The task:
Retype, exactly and with nothing added, the lines from the one showing "pyautogui.click(851, 179)" through the final line of the material. Omit pictures.

── Input records ──

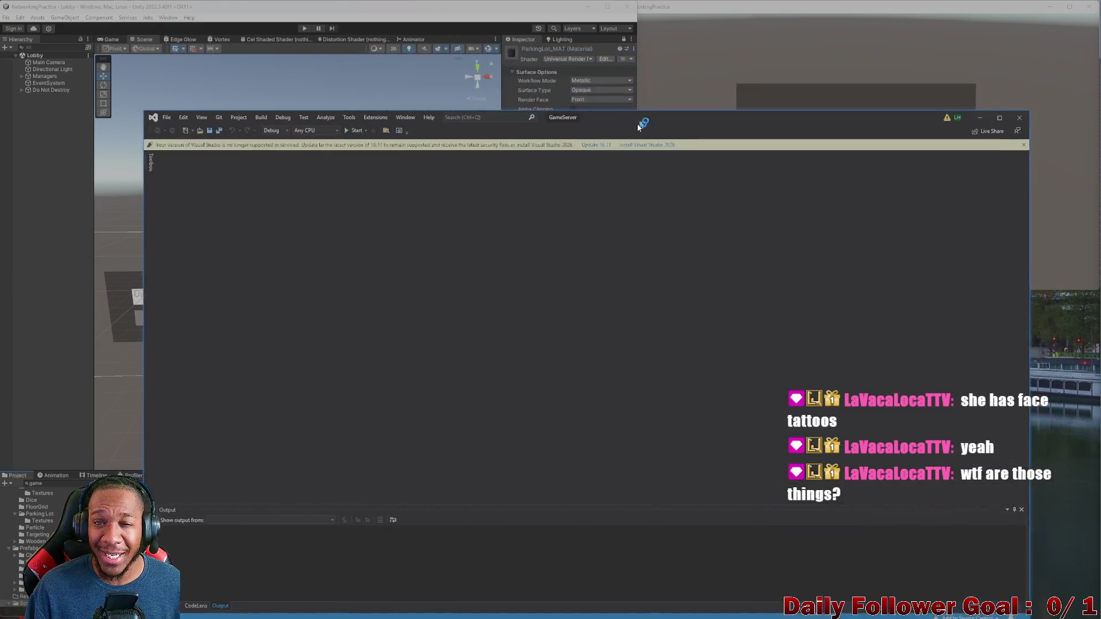
# - Maximize Visual Studio, start GameServer under the debugger, then minimize Visual Studio
pyautogui.moveTo(638, 126)
pyautogui.mouseDown()
pyautogui.moveTo(631, 15)
pyautogui.moveTo(709, 23)
pyautogui.mouseUp()
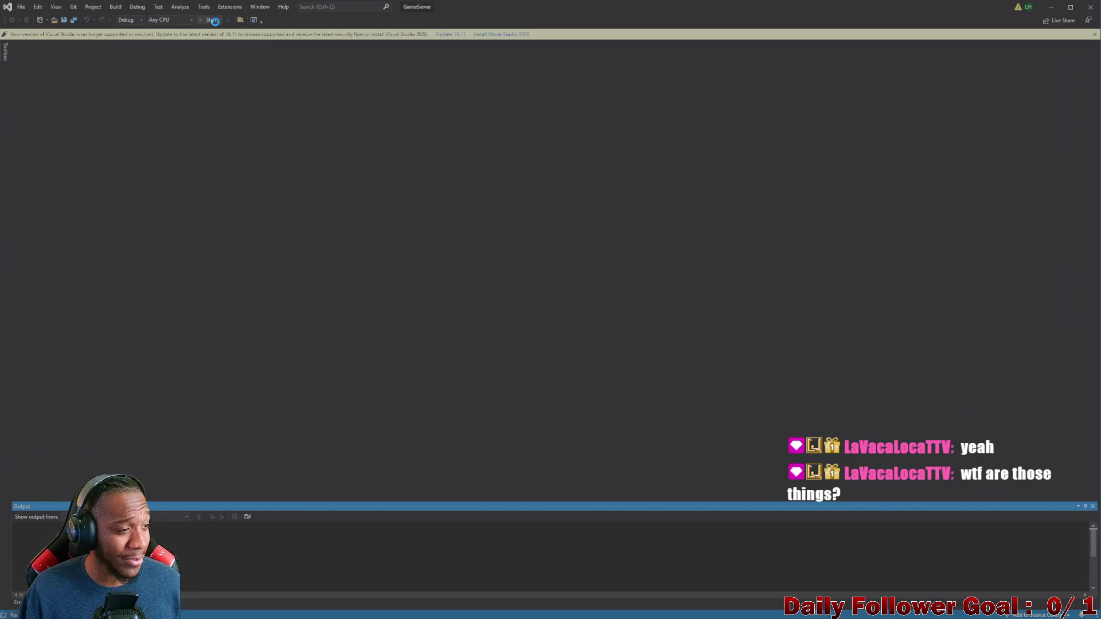
pyautogui.click(213, 20)
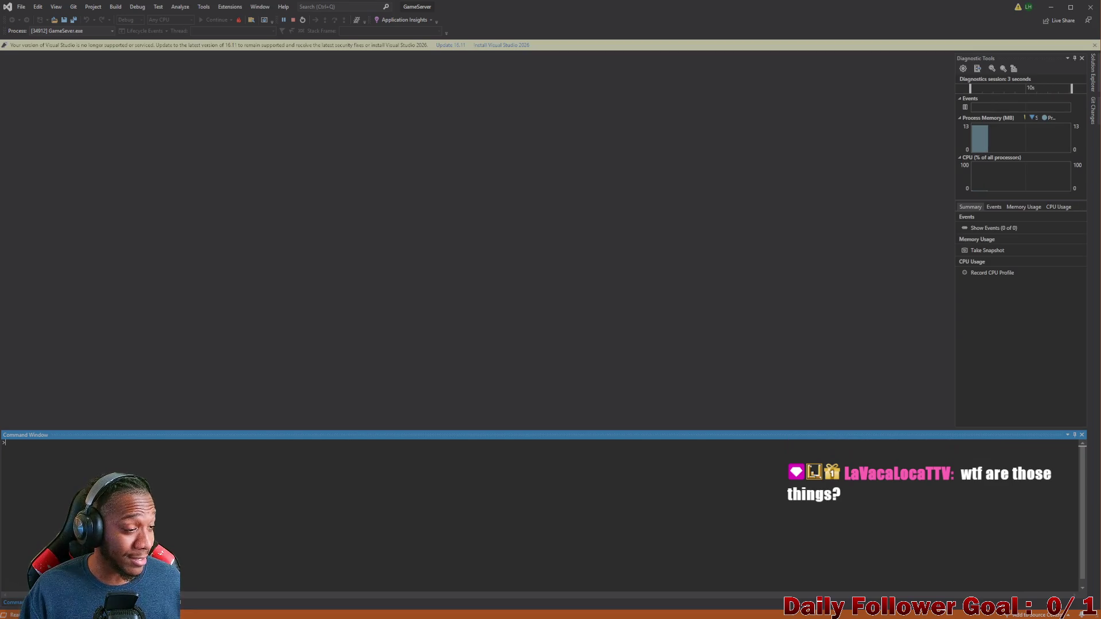
pyautogui.click(1051, 7)
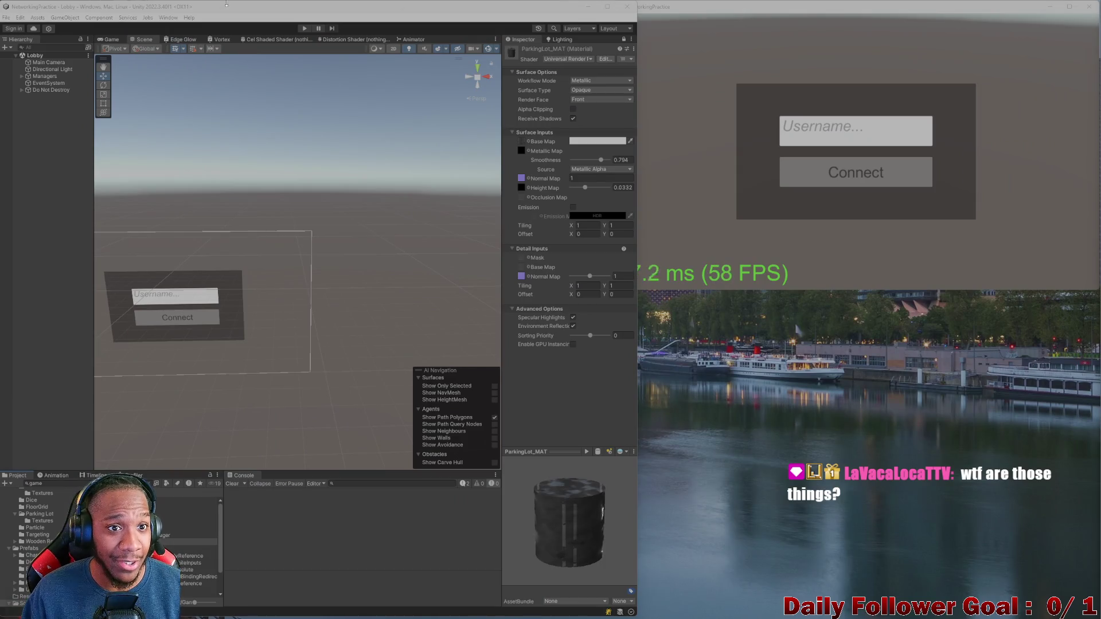
# - Start play mode and connect the editor player with username 'asdf'
pyautogui.click(302, 29)
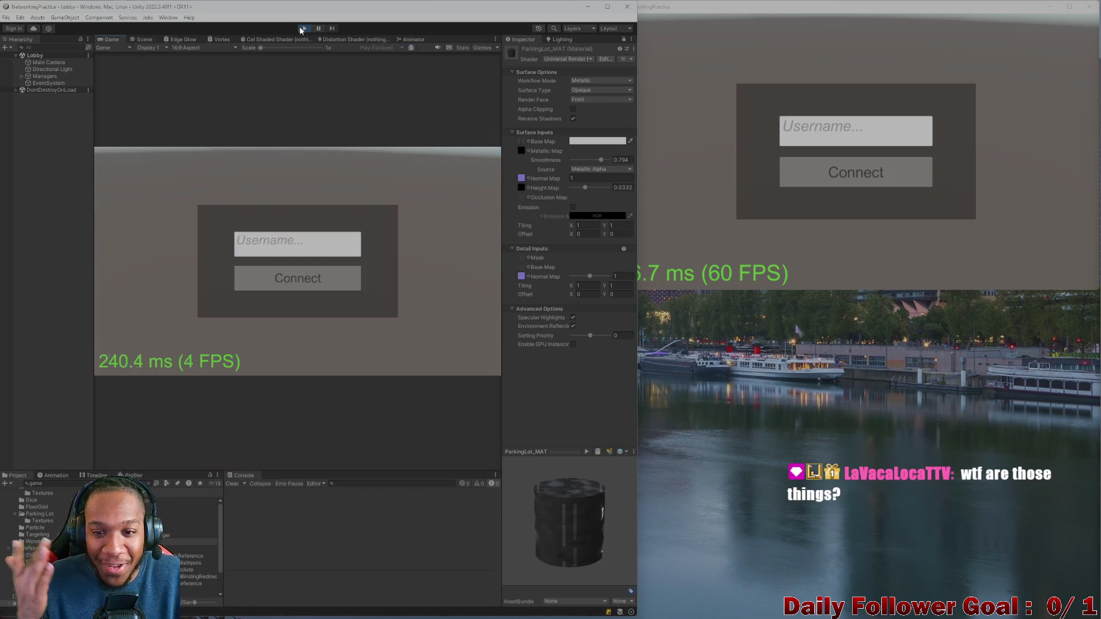
pyautogui.write('asdf')
pyautogui.click(297, 278)
# - Connect the standalone build's player with username 'zxcv' so the match begins
pyautogui.click(855, 130)
pyautogui.write('zxcv')
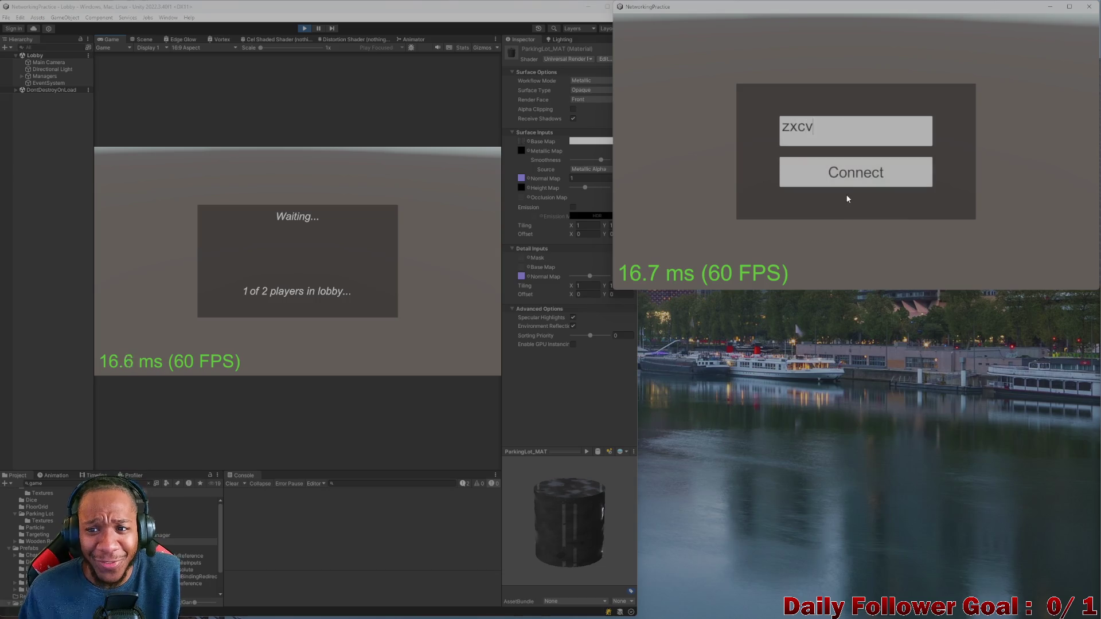
pyautogui.click(851, 179)
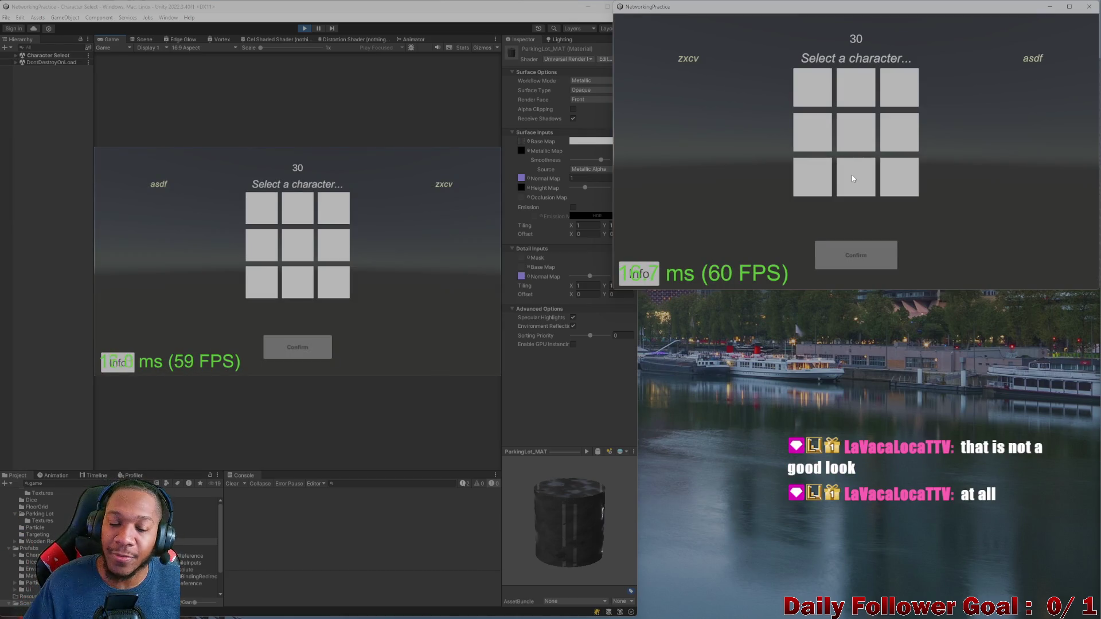
# - Confirm The Brawn for the editor player and The Speedster in the build window
pyautogui.click(276, 226)
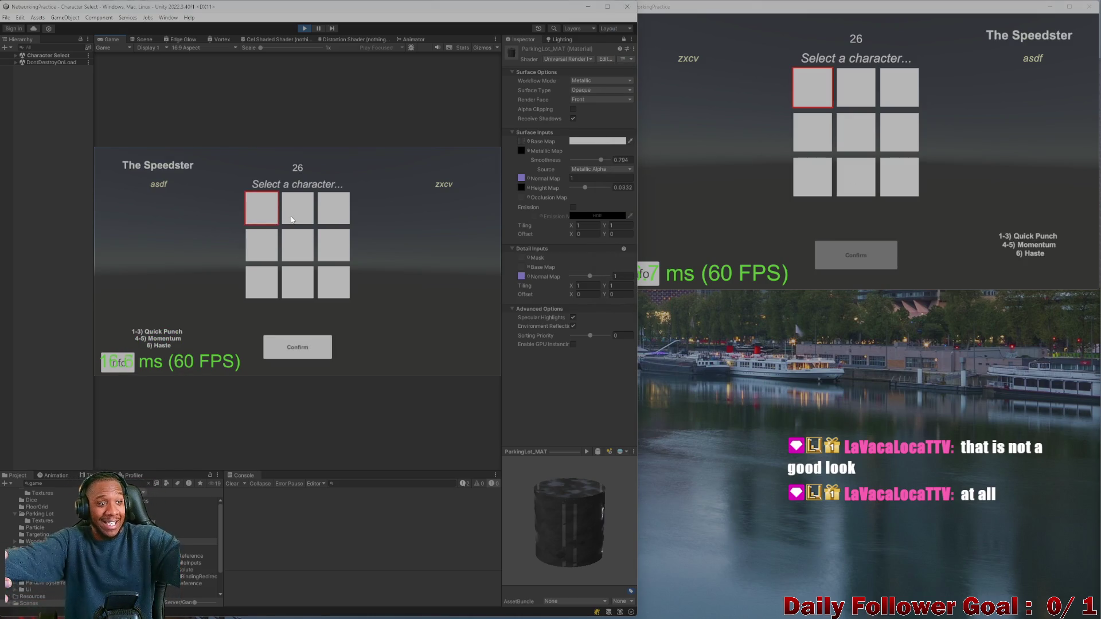
pyautogui.click(291, 219)
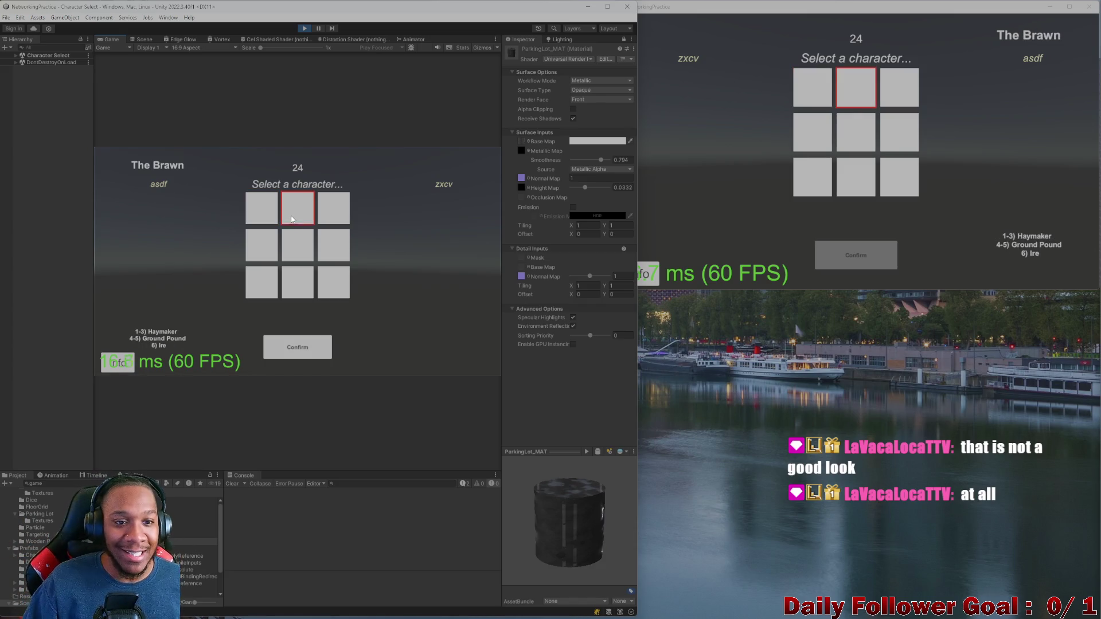
pyautogui.click(315, 338)
pyautogui.click(807, 96)
pyautogui.click(878, 262)
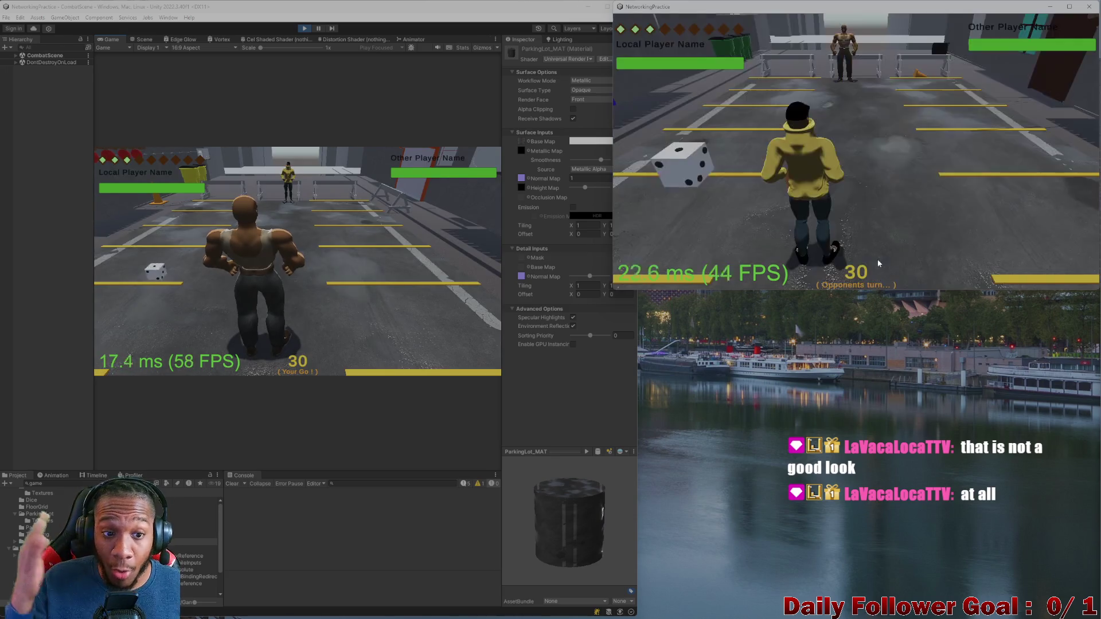
# - Focus the editor game and choose Move to display the reachable green movement grid
pyautogui.click(294, 239)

───

Exercise response:
pyautogui.click(851, 179)
# - Confirm The Brawn for the editor player and The Speedster in the build window
pyautogui.click(276, 226)
pyautogui.click(291, 219)
pyautogui.click(315, 338)
pyautogui.click(807, 96)
pyautogui.click(878, 262)
# - Focus the editor game and choose Move to display the reachable green movement grid
pyautogui.click(294, 239)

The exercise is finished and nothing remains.